His learning process might have been even more advanced if USC coach Clay Helton had made the obvious decision to designate Daniels the starter well before the season began. Instead, Helton divided the work among three quarterbacks — Daniels, redshirt sophomore Matt Fink and redshirt freshman Jack Sears — and didn’t announce Daniels as the starter until Aug. 26, less than a week before USC’s opener against UNLV. In that game, Daniels became the second true freshman to start a season opener at quarterback for the Trojans, following Matt Barkley against San Jose State in 2009.
Fewer reps and less time to learn his receivers’ tendencies meant Daniels had to work harder to establish a solid connection with them and that they had to take longer than necessary to get a feel for him. The connection is still spotty at times but it was there on Friday much more often than not, especially in the pass to Pittman that should have been a touchdown but was ruled out of bounds late in the second quarter, and in the 50-yard pass to Pittman that, with the extra point, cut Washington State’s lead to 30-24 with 9:03 left in the third quarter.

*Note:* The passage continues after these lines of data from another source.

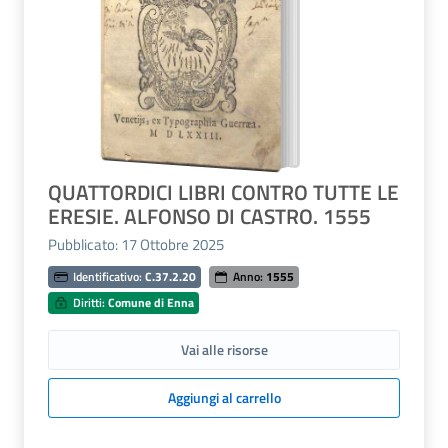
QUATTORDICI LIBRI CONTRO TUTTE LE
ERESIE. ALFONSO DI CASTRO. 1555
Pubblicato: 17 Ottobre 2025
Identificativo:
C.37.2.20
Anno:
1555
Diritti:
Comune di Enna
Vai alle risorse
Aggiungi al carrello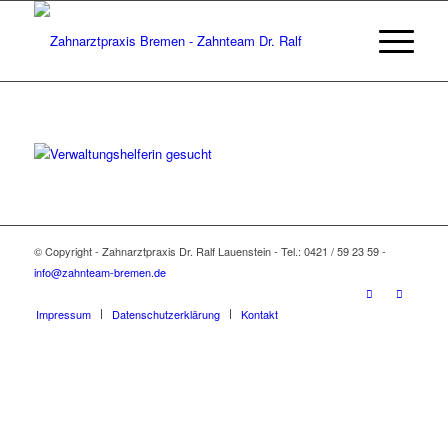
© Copyright - Zahnarztpraxis Dr. Ralf Lauenstein - Tel.: 0421 / 59 23 59 -
info@zahnteam-bremen.de
Impressum
Datenschutzerklärung
Kontakt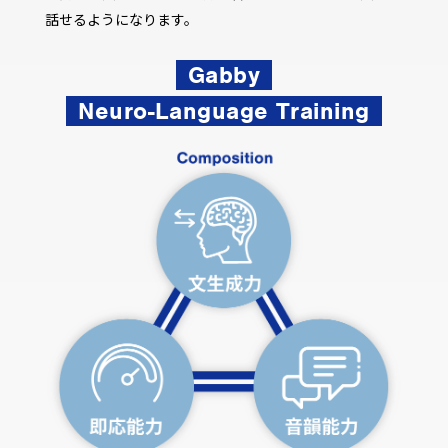
話せるようになります。
Gabby
Neuro-Language Training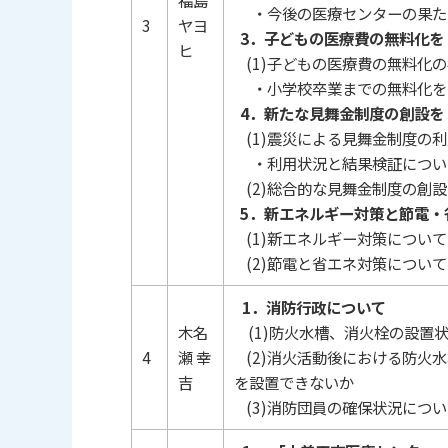
福島
・今後の医療センターの果た
3
ヤヨ
3．子どもの医療費の無料化を
ヒ
(1)子どもの医療費の無料化
・小学校卒業までの無料化を
4．新たな見舞金制度の創設を
(1)震災による見舞金制度の
・利用状況と結果検証につい
(2)総合的な見舞金制度の創
5．新エネルギー対策と節電・
(1)新エネルギー対策について
(2)節電と省エネ対策について
1．消防行政について
木名
(1)防火水槽、消火栓の設置
4
瀬 幸
(2)消火活動後における防火
吉
を設置できないか
(3)消防団員の確保状況につ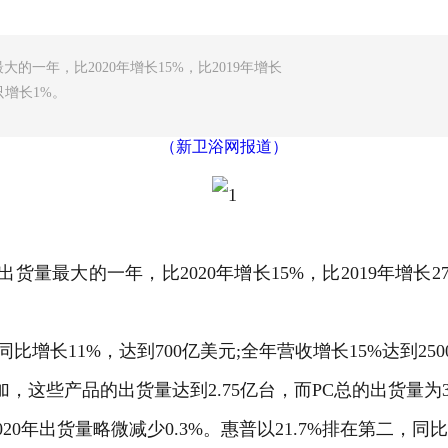
大的一年，比2020年增长15%，比2019年增长
只增长1%。
（新卫浴网报道）
出货量最大的一年，比2020年增长15%，比2019年增长2
长11%，达到700亿美元;全年营收增长15%达到250
些产品的出货量达到2.75亿台，而PC总的出货量为3.
出货量略微减少0.3%。惠普以21.7%排在第二，同比减少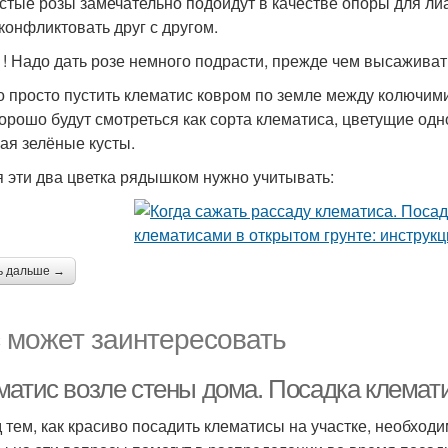
стые розы замечательно подойдут в качестве опоры для лиан
 конфликтовать друг с другом.
 ! Надо дать розе немного подрасти, прежде чем высаживать
 просто пустить клематис ковром по земле между колючими
Хорошо будут смотреться как сорта клематиса, цветущие одн
ая зелёные кусты.
 эти два цветка рядышком нужно учитывать:
ь дальше →
 может заинтересовать
матис возле стены дома. Посадка клемати
 тем, как красиво посадить клематисы на участке, необход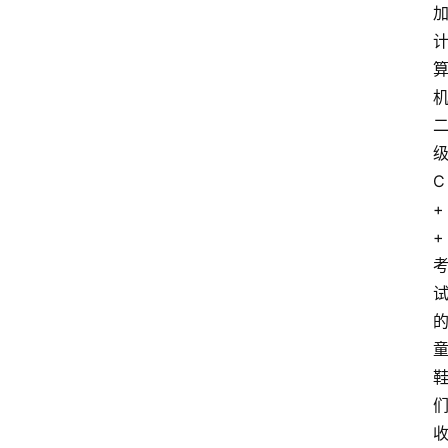
C
+
+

“JT threw a great ball,” said St. Brown, one of seven receivers who caught at least one pass on Friday. “I ran the route, I looked back at JT and thought, ‘Oh, he didn’t throw it to me,’ but I heard the crowd go loud so I thought, ‘The ball must be in the air.’ So I looked up and the ball was right there and I just caught it.”
The more they play together, the better their chemistry will be. “I feel like that hurt us the most, not having a set guy until a week before the season because it’s hard to get timing down with three different QBs,” Pittman said after USC improved to 2-2 and 1-1 in the Pac-12. “But I feel like we’re moving in the right direction and I feel like we did a good job in practice last week so we’ve got to come back with the same thing and keep going.”
Daniels would like to do just that. “We have practice time and we’re getting used to each other more, learning where they want me to put the ball and they’re making the plays every time it’s there,” he said.
“It’s not like an exclusive club or anything,” Pittman said. “We just get up and talk to the team and tell them what we want to see.”
What they saw on Friday was the continuing transformation of a kid into a man. “JT is an amazing quarterback,” said Stephen Carr, who rushed for 77 yards in eight carries and caught two passes.
Asked if Daniels had shown him anything different in guiding USC to a victory it urgently needed, Carr smiled. “Nothing different. I expect it always, from the first game to this game,” he said. “That’s something I expect.”
The next step will be to get this kind of performance every week. That might be too much to ask, but Daniels took a major step forward on Friday against the Cougars.
“Each game so far has just been more and more experience,” he said. “There are things I can learn from in this game. Personally I’m pretty happy with this one. It was pretty fun. In general, it’s just some things to learn from and some things to celebrate.”